Real Life Is Risk Taking - braymundo
https://medium.com/@nntaleb/real-life-is-risk-taking-ac424efd5fcc
======
_e
I'm reading the Undoing Project right now, by Michael Lewis, which is about
the work that the psychologists Daniel Kahneman and Amos Tversky did together.
Within the last week, I stumbled upon a great video of Nassim Taleb and Daniel
Kahneman [1] having a conversation regarding their work. Kahneman said at one
point that “we’re designed to try to avoid stressors” after Taleb said that
stress is good.

Nassim Taleb has greatly influenced my reasoning and thought process but the
only people who can really appreciate his work are people who have invested
time and or money in anything while knowing that the resources they invested
could be lost for good.

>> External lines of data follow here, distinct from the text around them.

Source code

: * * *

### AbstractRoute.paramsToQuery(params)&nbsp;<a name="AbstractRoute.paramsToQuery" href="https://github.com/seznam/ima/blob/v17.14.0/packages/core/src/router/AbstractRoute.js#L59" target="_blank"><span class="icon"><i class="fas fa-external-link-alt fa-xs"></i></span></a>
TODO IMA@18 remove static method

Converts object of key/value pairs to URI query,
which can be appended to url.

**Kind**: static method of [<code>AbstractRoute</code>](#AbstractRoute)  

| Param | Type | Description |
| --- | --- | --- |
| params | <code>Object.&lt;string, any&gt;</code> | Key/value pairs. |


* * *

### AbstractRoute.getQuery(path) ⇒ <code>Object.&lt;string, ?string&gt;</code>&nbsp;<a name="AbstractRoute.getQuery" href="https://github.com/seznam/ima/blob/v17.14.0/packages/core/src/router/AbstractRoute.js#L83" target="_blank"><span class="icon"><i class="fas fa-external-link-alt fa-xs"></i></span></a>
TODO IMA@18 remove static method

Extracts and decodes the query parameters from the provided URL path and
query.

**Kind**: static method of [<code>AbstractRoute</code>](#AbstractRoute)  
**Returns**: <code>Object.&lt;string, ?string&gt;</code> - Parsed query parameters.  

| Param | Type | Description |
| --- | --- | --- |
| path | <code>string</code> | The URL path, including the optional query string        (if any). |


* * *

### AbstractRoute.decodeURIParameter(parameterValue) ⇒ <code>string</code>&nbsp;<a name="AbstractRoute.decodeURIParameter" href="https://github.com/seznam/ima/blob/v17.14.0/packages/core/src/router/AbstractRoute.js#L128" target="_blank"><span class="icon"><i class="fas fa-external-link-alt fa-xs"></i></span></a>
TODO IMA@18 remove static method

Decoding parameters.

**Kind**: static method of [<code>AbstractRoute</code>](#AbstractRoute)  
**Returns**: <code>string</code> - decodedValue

For everyone else, Kahneman is right that most people
will see the possibility of a loss (no matter how small) or stressful event(s)
and stop right there.

I stopped referencing Taleb with certain friends and family because they focus
exclusively on half of the equation (the loss factor) and nothing else. For
those people, I just recommend saving up as much cash as possible because it
is just a matter of time before an improbable “stress” event occurs to them
or, maybe, I might need them to bail me out which then means I did not follow
Taleb’s advice.

[1] [https://www.nypl.org/audiovideo/live-nypl-nassim-taleb-
danie...](https://www.nypl.org/audiovideo/live-nypl-nassim-taleb-daniel-
kahneman)